The pair are unlikely to have an awkward rendezvous in the Townsville on Wednesday.
Ms Frecklington is preparing to make her big pledge on law and order in the garrison city, where she says crime is out of control.
It’s expected that the LNP leader will make a major funding promise at a police academy.
Ms Frecklington will then fly north to Cairns to make a second announcement in the afternoon.
Townsville is a key electoral battleground for both major parties with Katter’s Australian Party and One Nation also campaigning heavily.
The city’s three electorates – Townsville, Mundingburra and Thuringowa – are held by Labor MPs with the former two on margins of less than 1.1 per cent.

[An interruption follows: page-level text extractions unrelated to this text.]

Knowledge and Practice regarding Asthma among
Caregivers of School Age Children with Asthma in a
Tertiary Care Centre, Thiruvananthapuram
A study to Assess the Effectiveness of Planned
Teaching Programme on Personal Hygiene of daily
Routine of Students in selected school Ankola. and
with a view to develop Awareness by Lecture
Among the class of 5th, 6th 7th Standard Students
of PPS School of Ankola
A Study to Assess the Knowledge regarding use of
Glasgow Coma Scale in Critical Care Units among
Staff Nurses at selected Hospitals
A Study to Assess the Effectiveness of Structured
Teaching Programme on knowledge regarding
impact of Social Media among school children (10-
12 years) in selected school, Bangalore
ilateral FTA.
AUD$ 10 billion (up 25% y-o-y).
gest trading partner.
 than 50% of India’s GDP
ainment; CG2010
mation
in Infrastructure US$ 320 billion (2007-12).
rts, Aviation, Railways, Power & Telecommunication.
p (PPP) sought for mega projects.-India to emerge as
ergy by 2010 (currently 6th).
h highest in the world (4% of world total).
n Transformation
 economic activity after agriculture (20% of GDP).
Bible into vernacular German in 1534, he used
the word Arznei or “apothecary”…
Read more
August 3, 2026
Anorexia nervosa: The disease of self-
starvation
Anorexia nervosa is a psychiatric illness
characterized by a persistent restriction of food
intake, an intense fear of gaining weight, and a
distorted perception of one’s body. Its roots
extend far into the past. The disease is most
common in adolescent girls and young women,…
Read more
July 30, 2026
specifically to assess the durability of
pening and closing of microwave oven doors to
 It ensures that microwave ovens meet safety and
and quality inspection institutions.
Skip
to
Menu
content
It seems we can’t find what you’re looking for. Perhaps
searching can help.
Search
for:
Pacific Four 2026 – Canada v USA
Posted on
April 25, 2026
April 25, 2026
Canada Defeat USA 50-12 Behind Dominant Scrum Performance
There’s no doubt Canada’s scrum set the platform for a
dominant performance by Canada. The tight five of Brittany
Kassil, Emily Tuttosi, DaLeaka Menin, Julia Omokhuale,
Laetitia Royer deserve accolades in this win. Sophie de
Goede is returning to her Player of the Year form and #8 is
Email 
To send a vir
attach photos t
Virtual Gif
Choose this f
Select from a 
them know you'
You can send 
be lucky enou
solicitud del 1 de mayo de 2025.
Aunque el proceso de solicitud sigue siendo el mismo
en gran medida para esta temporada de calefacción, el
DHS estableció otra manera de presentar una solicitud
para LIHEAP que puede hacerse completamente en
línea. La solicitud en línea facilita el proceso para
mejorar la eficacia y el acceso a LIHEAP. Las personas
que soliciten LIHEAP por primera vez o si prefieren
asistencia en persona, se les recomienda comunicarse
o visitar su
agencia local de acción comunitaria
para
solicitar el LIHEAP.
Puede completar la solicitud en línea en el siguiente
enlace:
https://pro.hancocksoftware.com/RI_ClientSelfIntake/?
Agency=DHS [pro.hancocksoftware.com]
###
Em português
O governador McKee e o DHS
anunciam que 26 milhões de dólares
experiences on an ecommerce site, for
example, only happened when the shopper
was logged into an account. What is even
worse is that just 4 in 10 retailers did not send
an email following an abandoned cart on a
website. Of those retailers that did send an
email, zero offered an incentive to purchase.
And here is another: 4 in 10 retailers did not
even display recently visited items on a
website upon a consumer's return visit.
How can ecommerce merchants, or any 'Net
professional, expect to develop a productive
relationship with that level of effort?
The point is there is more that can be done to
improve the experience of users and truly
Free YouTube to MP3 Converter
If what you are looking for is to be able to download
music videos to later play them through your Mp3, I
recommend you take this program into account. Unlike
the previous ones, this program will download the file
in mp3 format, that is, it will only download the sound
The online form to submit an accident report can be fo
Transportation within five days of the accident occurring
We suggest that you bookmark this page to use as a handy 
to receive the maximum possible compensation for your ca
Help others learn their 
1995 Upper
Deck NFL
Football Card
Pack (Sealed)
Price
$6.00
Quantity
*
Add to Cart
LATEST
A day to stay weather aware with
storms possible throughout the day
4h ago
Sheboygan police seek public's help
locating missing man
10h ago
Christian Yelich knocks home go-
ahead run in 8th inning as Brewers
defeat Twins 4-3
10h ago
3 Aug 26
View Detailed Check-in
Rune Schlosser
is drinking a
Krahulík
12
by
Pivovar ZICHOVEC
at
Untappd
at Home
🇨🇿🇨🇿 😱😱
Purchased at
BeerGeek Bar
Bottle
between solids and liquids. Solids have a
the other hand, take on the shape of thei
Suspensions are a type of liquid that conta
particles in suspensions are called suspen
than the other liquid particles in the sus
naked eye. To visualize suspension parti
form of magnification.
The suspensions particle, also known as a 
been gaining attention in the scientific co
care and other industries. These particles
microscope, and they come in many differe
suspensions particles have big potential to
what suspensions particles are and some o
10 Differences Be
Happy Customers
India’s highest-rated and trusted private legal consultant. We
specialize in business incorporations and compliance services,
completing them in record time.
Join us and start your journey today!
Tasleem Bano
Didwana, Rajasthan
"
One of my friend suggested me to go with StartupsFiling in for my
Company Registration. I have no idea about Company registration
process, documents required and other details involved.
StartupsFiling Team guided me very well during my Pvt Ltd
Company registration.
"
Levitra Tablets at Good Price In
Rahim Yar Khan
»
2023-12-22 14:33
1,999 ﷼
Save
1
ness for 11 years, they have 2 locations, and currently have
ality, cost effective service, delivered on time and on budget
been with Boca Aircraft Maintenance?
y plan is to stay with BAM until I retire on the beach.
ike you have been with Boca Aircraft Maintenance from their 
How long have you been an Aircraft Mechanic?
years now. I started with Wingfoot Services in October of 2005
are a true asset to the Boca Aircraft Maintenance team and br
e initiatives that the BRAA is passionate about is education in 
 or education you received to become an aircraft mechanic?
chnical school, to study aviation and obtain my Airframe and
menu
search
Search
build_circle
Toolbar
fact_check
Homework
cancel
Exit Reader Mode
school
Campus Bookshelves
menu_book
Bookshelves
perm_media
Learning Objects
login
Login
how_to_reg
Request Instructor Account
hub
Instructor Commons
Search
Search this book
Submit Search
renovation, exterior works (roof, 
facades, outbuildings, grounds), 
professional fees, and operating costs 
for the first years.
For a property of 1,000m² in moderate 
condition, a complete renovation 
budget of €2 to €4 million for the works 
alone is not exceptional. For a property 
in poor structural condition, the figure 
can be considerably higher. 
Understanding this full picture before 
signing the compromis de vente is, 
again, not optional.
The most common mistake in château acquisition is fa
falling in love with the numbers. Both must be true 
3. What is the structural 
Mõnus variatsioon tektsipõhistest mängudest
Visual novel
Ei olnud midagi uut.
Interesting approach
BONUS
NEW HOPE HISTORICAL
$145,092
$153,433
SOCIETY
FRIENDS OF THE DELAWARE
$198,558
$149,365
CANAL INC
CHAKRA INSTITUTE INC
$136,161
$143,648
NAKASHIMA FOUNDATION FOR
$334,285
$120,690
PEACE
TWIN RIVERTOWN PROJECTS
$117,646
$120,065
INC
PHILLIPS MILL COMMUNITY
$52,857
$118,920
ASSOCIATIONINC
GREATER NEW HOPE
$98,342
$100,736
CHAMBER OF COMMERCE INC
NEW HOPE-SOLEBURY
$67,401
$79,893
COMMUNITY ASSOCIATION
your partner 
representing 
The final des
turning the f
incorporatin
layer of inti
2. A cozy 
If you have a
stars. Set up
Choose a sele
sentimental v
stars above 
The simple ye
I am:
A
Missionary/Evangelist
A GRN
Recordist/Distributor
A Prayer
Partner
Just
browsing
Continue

Ms Palaszczuk received another boost on the eve of her visit with the latest Essential Poll showing she enjoys a 62 per cent approval rating.
She is the third-most-popular premier in the country after Western Australia’s Mark McGowan and NSW’s Gladys Berejiklian, according to the survey.
Ms Palaszczuk will also announce a $500,000 feasibility study for the North Queensland Cowboys’ former stadium to be used by emergency services.
The Electoral Commission of Queensland said on Tuesday 228,000 ballots had been cast in pre-poll voting across the state.
More than 820,000 people have applied to vote by post.